- [BLOCO DE TEXTO]:
============================================================

O mau comportamento e a agressividade crescente de alunos no ambiente escolar
Enviada em 25/11/2019
Nos últimos anos, casos escandalosos de violência contra colegas e docentes em ambiente escolar podem ser encontrados facilmente nas páginas de qualquer noticiário. Todavia, ao limitar-se demasiadamente o escopo da discussão para somente as violências de natureza explicita, e ocorridas dentro do contexto escolar, corre-se o risco de que as de natureza mais discretas, ou realizadas fora da escola, não recebam devida atenção. O enfrentamento de todas as manifestações da mesma violência, bem como do motivo por trás delas, pode ser a chave para resolver a questão da violência escolar
Existem diversas formas de violência revestidas de uma forma muito mais discreta do que os ignóbil socos e pontapés, essas agressões, contudo, de forma alguma devem ser reputadas como inofensivas, pois na realidade verifica-se que essas podem ser as mais difíceis de enfrentar. As chamadas “microagressões”, pequenos atos de violência, como implicâncias, pequenas agressões físicas ou discriminações sutis, vêm sendo estudadas há mais de duas décadas por autores como Debarbioux, além do dano que causam, elas representam um obstáculo intransponível para o tradicional método reativo-punitivo, tendo em vista não se enquadram nos conceitos de infração normalmente utilizados pelos departamentos disciplinares. Com a insuficiência do sistema clássico de punições aos alunos desviantes, impõe-se a opção por uma abordagem preventiva, que busque compreender os motivos por trás do comportamento violento.

============================================================

- [TAREFA]:
No texto sobre a violência escolar, há quanto tempo as chamadas "microagressões" vêm sendo estudadas? As linhas que vêm depois deste texto não têm nenhum papel nesta atividade.

- [DADOS BRUTOS]:
============================================================

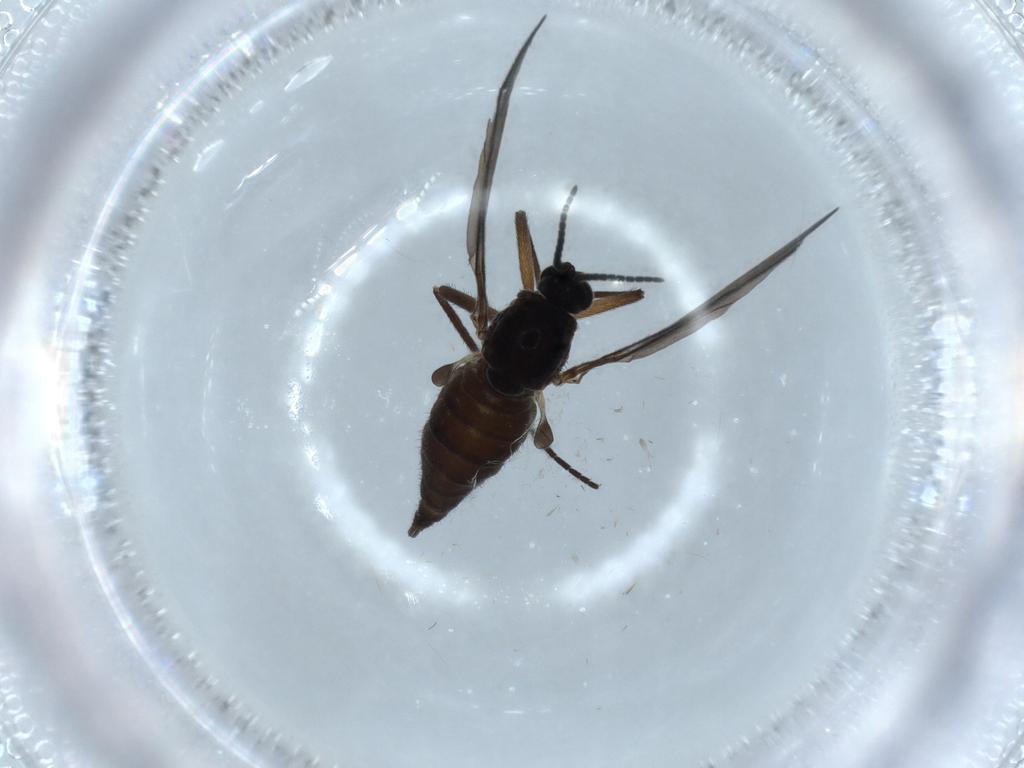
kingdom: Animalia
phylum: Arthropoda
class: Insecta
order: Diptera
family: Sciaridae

============================================================

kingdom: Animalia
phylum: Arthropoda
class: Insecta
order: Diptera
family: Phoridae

============================================================

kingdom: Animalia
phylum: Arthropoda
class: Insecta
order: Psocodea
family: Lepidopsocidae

============================================================

- [RESPOSTA AO EXERCÍCIO]:
Há mais de duas décadas.